Oireachtas Joint and Select Committees
Wednesday, 24 January 2018
Joint Oireachtas Committee on Agriculture, Food and the Marine
Special Reports on EU Support for Young Farmers and the Rural Affairs Programme: European Court of Auditors
12:10 pm
Mr. Janusz Wojciechowski:
This is the second report about our evaluation of the young farmers support scheme. This report was published in June last year. It was presented in the European Parliament before two committees, namely, the Committee on Agriculture and Rural Development and the Committee on Budgetary Control and I will outline the main conclusions. The main target of the young farmers scheme is the generational renewal of European agriculture. However, we did not achieve this goal. There is no generational renewal. This report shows we have very serious problems in European agriculture.
The first problem is the large reduction in the number of farms. In 2005, there were 14.7 million farms in the European Union. In 2013, it was only 10.5 million farms and the number now is approximately 10 million. In the European Union, we lose 1,000 farms each day. This is the tempo of reduction in numbers. Of course, it is possible to say we have bigger, stronger farms. However, there is the question of what should be the end of this process.
How many farms will there be in the long-term future? That was the first observation.

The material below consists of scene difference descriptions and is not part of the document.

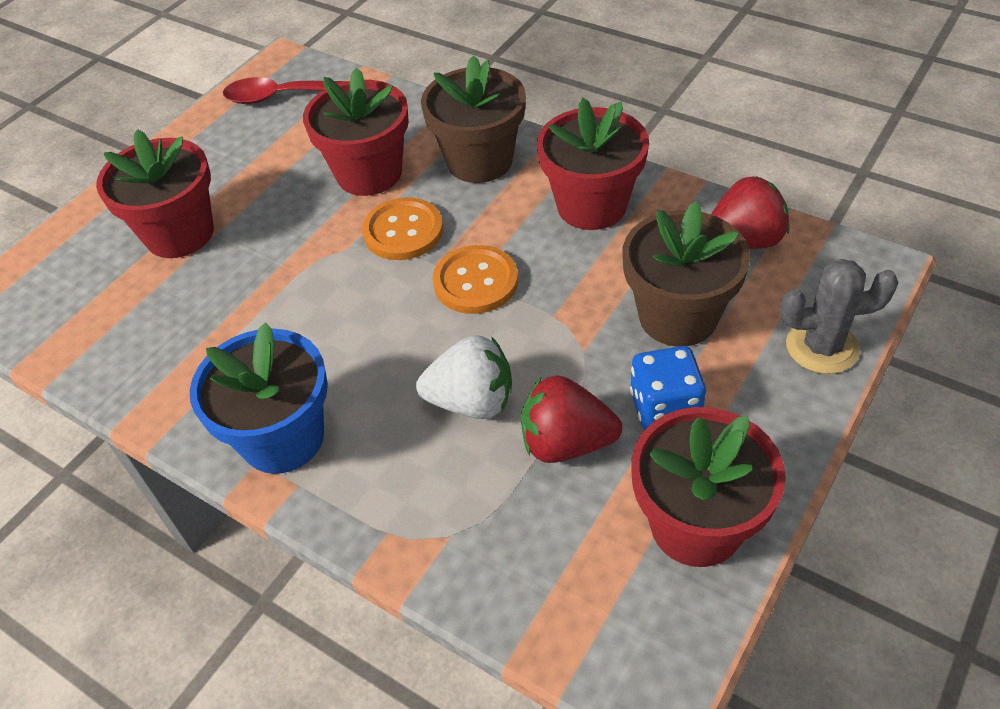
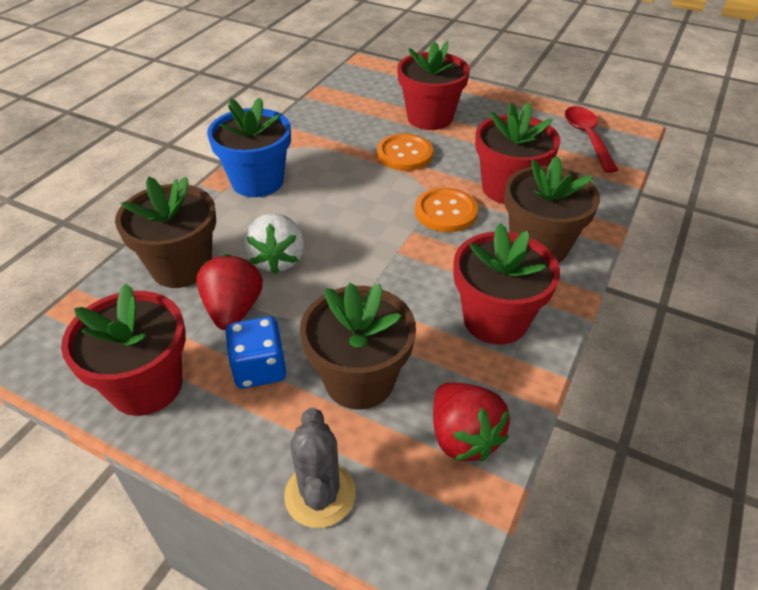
camera: 80 degrees right, 5 degrees down
(473, 517) = (181, 267): none -> brown flower pot
(475, 282) = (394, 253): orange button -> orange button (404, 154)

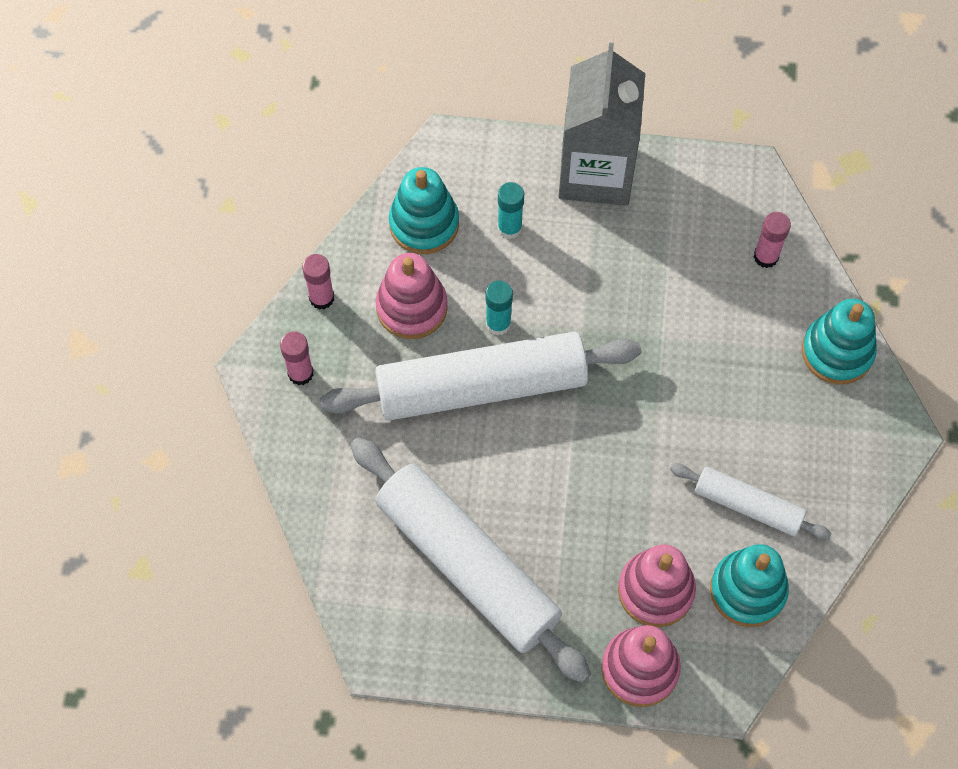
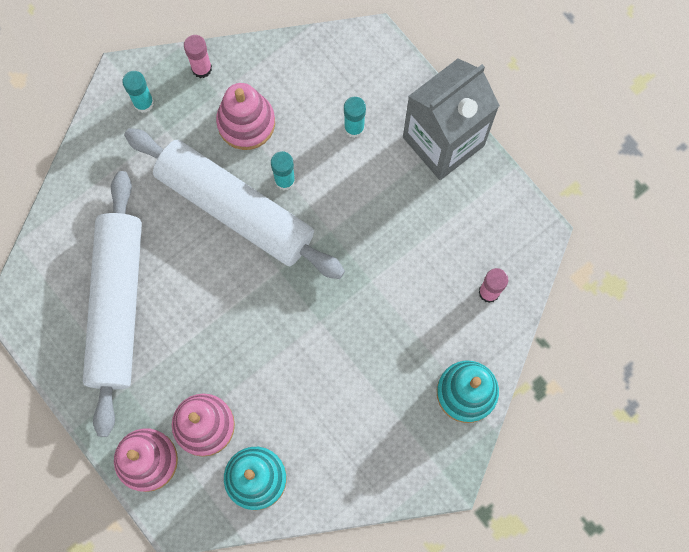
camera: 45 degrees right, 10 degrees up
(300, 373) = (143, 103): pink glue stick -> turquoise glue stick
(424, 224) = (307, 78): turquoise stacking toy -> none
(747, 506) = (310, 430): white rolling pin -> none

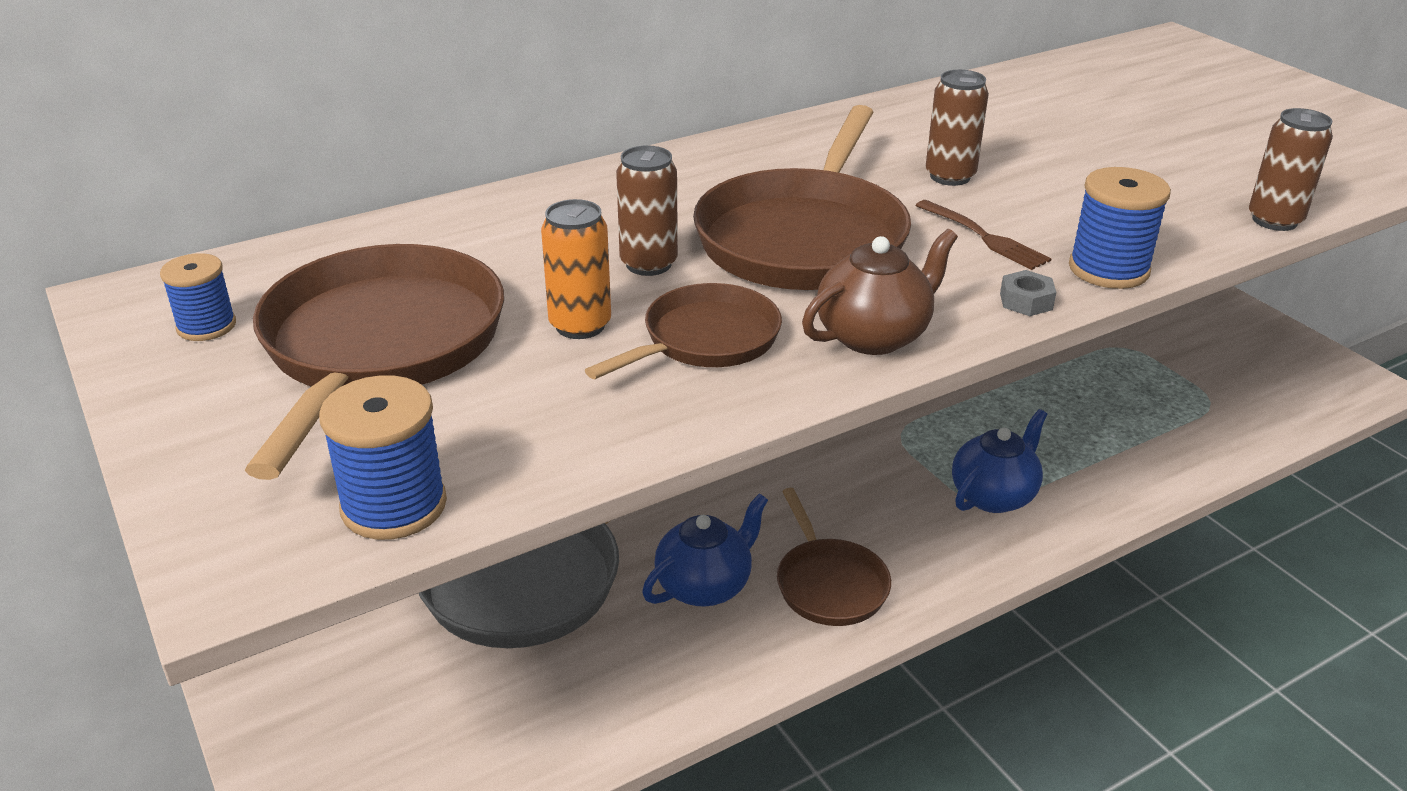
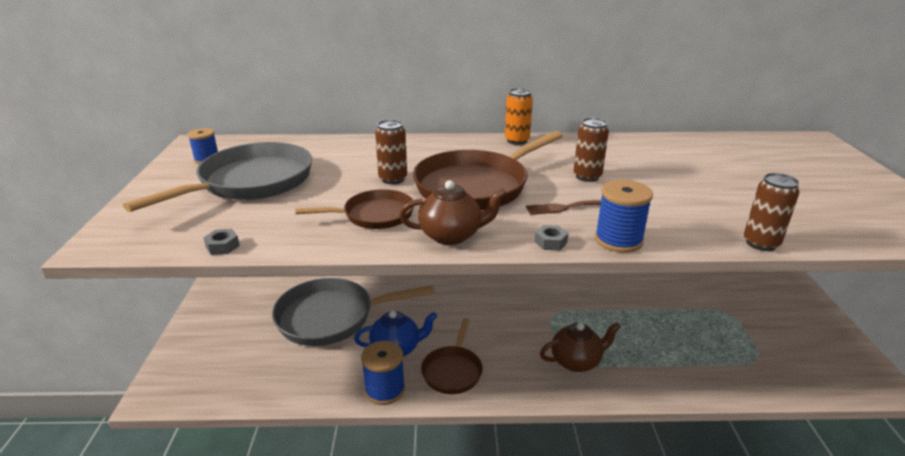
camera: 30 degrees right, 5 degrees down
(379, 347) = (250, 182): brown pan -> grey pan
(394, 506) = (176, 240): blue spool -> blue spool (385, 390)
(506, 485) = (222, 246): none -> grey nut
(580, 325) = (332, 195): orange can -> orange can (517, 141)
(983, 237) = (568, 207): brown fork -> brown fork turned 90 degrees clockwise
(993, 495) = (576, 361): blue teapot -> brown teapot

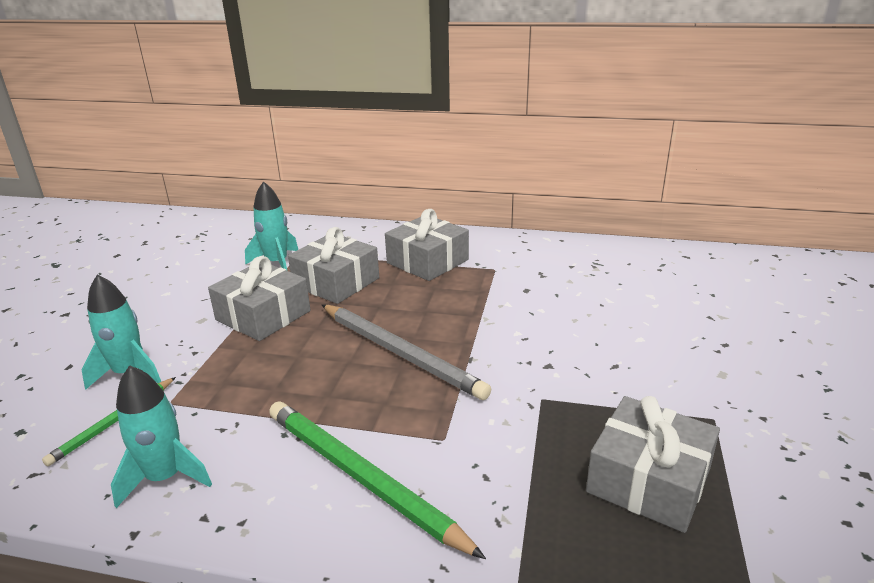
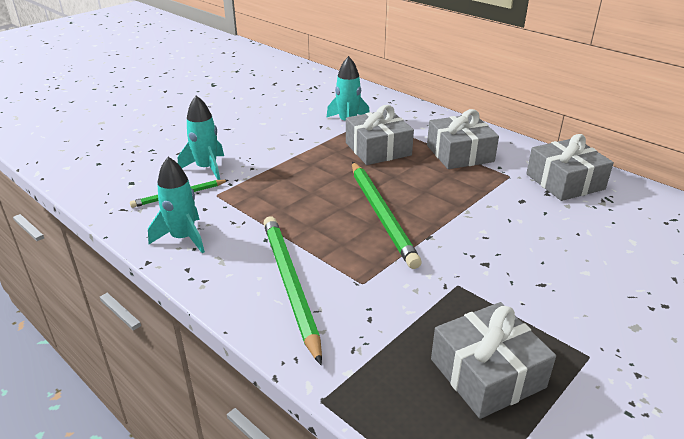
camera: 30 degrees right, 5 degrees up
(263, 315) = (311, 157): grey gift -> grey gift (565, 181)
(400, 353) = (381, 214): grey pencil -> green pencil

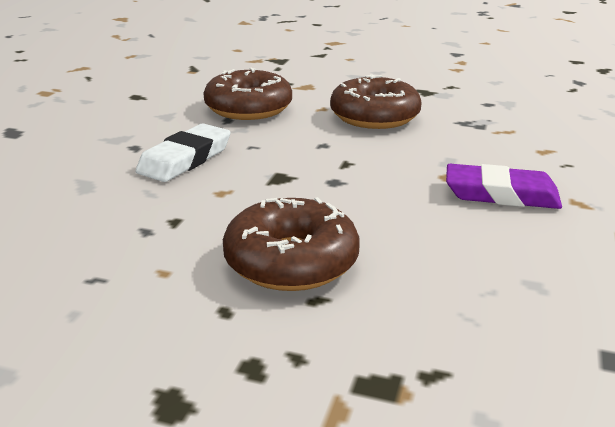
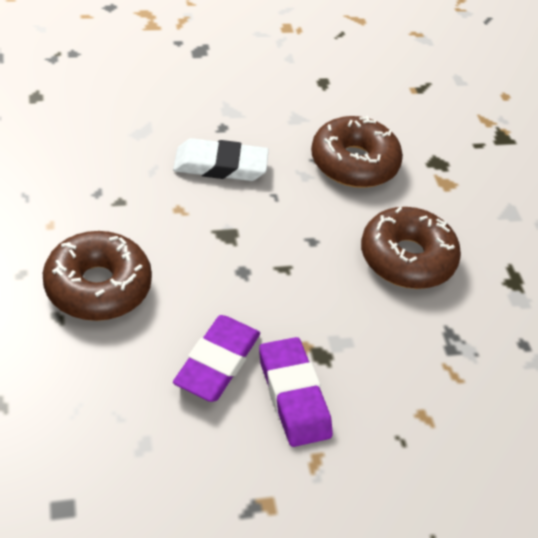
camera: 55 degrees right, 20 degrees up
(443, 219) = (217, 362): none -> purple eraser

The slide on display shows the results of young farmers support in the period 2005-13. The blue line shows the number of young farmers, statistically defined as under 45 under the EUROSTAT category, in the European Union. The number of such farmers was 3.3 million in 2005 and by 2013, it was 2.3 million. That is 1 million young farmers fewer than before. The red line is the average size of farms. While that has increased a little, the data show that the area of land held by young farmers also was reduced in that they held 57.7 million ha in 2005 and only 51.9 million ha in 2013. There has been a reduction both in the number of young farmers and in the amount of land held by them.
The next slide shows that the number of young farmers fell in a majority of member states, that is, all but two, namely, Romania and Slovenia. The slide on display shows expenditure in the financial period 2007-13, when we spent €3.2 billion. Ireland was not a big beneficiary, as only 800 farmers were supported to the amount of approximately €6 million. In the current programming period, under the first pillar of the new system, for Ireland the amount is roughly €121 million.
The next slide contains very interesting data on the generational situation in European agriculture. The problem is that 80% of European farmers are over 45. They are not young as per the statistical category. One third of farmers are older than 65. There are only two member states in which the percentage of youngest farmers, that is, those under 35, is greater than 10%, namely, Austria and Poland. On the right hand side of the slide, we can see the percentage of farmers older than 65. This figure is under 10% in only three member states, namely, Germany, Austria and Poland. As for the situation in Ireland, the youngest farmer figure is 6.3%, while the oldest is 26.5%. That is better than the average but there is a problem in that there is no improvement in the generational situation in Irish farming, as is the case in the majority of member states. Portugal was a big beneficiary of the young farmers support. It has more than 50% of farmers who are over 65. The slide on display shows that we have different situations in different member states. It is not a good idea to propose the same solution for them when the situations are absolutely different. The slide on display shows that expenditure for 2001-13 was €3.2 billion in Pillar 2. In this programming period, we have €3.8 billion in Pillar 2 and €2.6 billion in Pillar 1 for the young farmers.
The slide on display provides examples from our report that illustrate the lack of logic of intervention. The examples are from my country, Poland, and from Italy. This is not a criticism of the member states but of the logic of intervention. In Poland, for example, a farmer holding more than 500 ha received €100,000 as a direct payment and an additional €3,000 as a young farmers payment. What is the impact for generational renewal? There was no reason for the payment. Was he a new farmer or was he in need of an incentive to stay in agriculture? No. While it was good for that farmer's additional income, there was no link to generational renewal. In Italy, it was the case that a company was supported by the young farmers scheme because one of the shareholders was young, even though he was not an active farmer. This company achieved €8,000 as an additional payment. This is not logical intervention. We criticise this. The target is generational renewal but this is not a good way to achieve it.
As I said yesterday at the Committee on Agriculture and Rural Development of the European Parliament, the main problem of European agriculture is that we plan the Common Agricultural Policy from a seven-year perspective but we need a long-term vision of the development of European agriculture, not over seven years but 27 years. What is our vision of agriculture in 2040 or 2050? We have to start our thinking about this. It is a political question to create this vision. It is not the task of the European Court of Auditors. We can observe, however, that this is the main problem. How many farms should there be in Europe in the long-term future? How big should they be? How many farmers should there be? Should we have industrial farming or organic farming? There should be a clear policy for the future. Maybe Commissioner Hogan will propose something. The lack of a long-term vision for agriculture is the big problem and the big challenge for the European Union.